## Quoted passage
━━━━━━━━━━━━━━━━━━━━

Instead of jumping to a quick conclusion and cutting QA or assuming that automating recurrent tests will free QA resources and thus save costs, we should look back at what we can do to optimize the QA function. If DevOps principles have taught us anything about QA, it is the value of more and more frequent testing instead of fast releases just for the sake of releasing. What embracing DevOps really means for QA is that we should have a well-framed QA strategy as a fundamental aspect of a CI/CD pipeline, and that will lead us to prompt releases of web apps at the speed that the digital world requires.
When QA Is Constrained
In the past, it was easier and even more common to dismiss good QA practices because the overhead in resources required to perform the ongoing QA tests was too great. We’ve seen teams formed with almost as many QA testers as there were developers. But again, that is mainly due to the perception that we can just optimize the constraint by throwing more bodies at the problem instead of applying process improvements to the system. With the rising ability to automate QA tests, it’s now clear that QA processes can be reusable and therefore produce a higher ROI. Now the expectation to simply reduce the headcount of QA testers is implicit in every resource estimation: most product teams limit QA to manual testing for new features and more test automation for things like integrations testing, reliability testing, performance testing, etc. But beware that what most organizations are doing is cutting first and automating second, assuming that the testing performed before was already enough. The problem is that we may be cutting into an already constrained resource, and that can only result in lower overall throughput.

━━━━━━━━━━━━━━━━━━━━

## Requirement 1
Based on the QA article, is each statement true? Answer yes or no, quoting the words that decide it.
(a) Teams have been formed with nearly as many QA testers as developers.
(b) Most product teams limit QA to automated testing for new features.
(c) Cutting into an already constrained resource can only lead to higher overall throughput.
## Requirement 2
Write out the QA article from "Instead of jumping" to "digital world requires.", swapping "DevOps" for "Agile" wherever it occurs.
Base your answers on the QA article alone.

## Material provided

━━━━━━━━━━━━━━━━━━━━

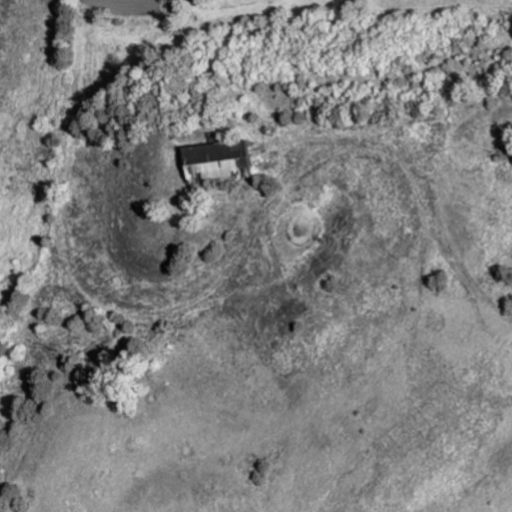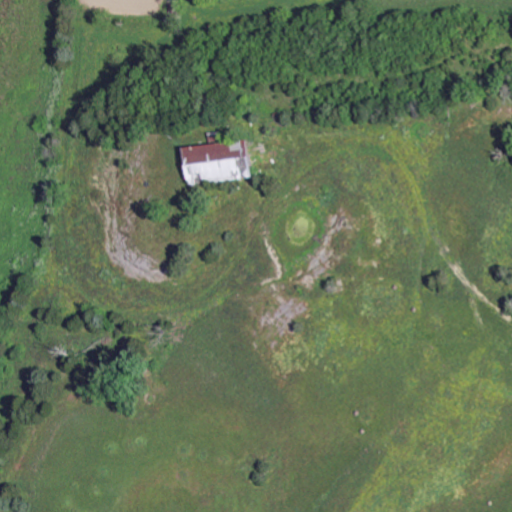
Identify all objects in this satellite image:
road: (96, 208)
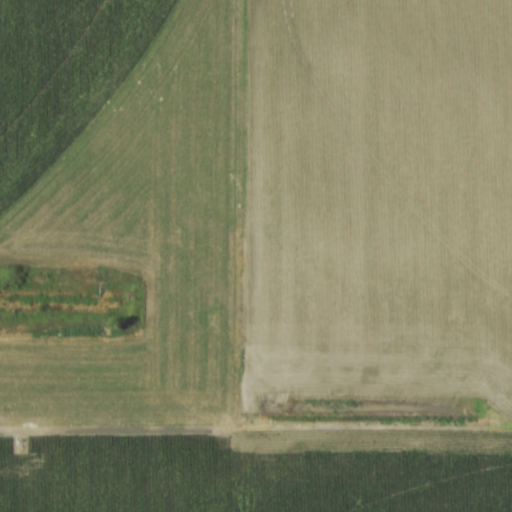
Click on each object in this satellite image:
crop: (255, 256)
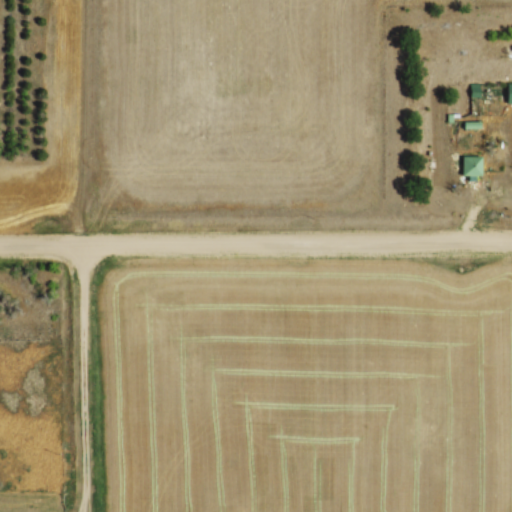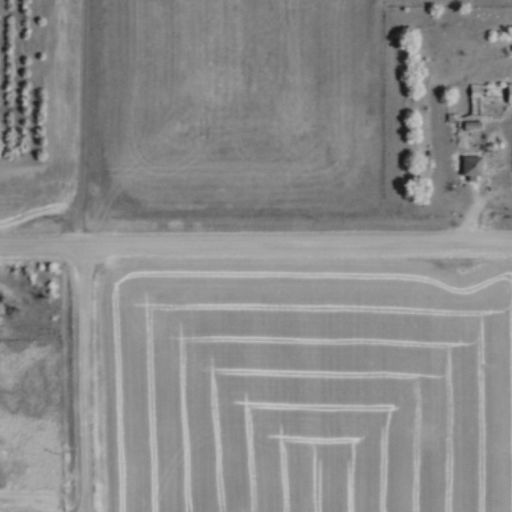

━━━━━━━━━━━━━━━━━━━━

## Written response 1
(a) Yes: "We’ve seen teams formed with almost as many QA testers as there were developers."
(b) No: "most product teams limit QA to manual testing for new features"
(c) No: "that can only result in lower overall throughput."

## Written response 2
Instead of jumping to a quick conclusion and cutting QA or assuming that automating recurrent tests will free QA resources and thus save costs, we should look back at what we can do to optimize the QA function. If Agile principles have taught us anything about QA, it is the value of more and more frequent testing instead of fast releases just for the sake of releasing. What embracing Agile really means for QA is that we should have a well-framed QA strategy as a fundamental aspect of a CI/CD pipeline, and that will lead us to prompt releases of web apps at the speed that the digital world requires.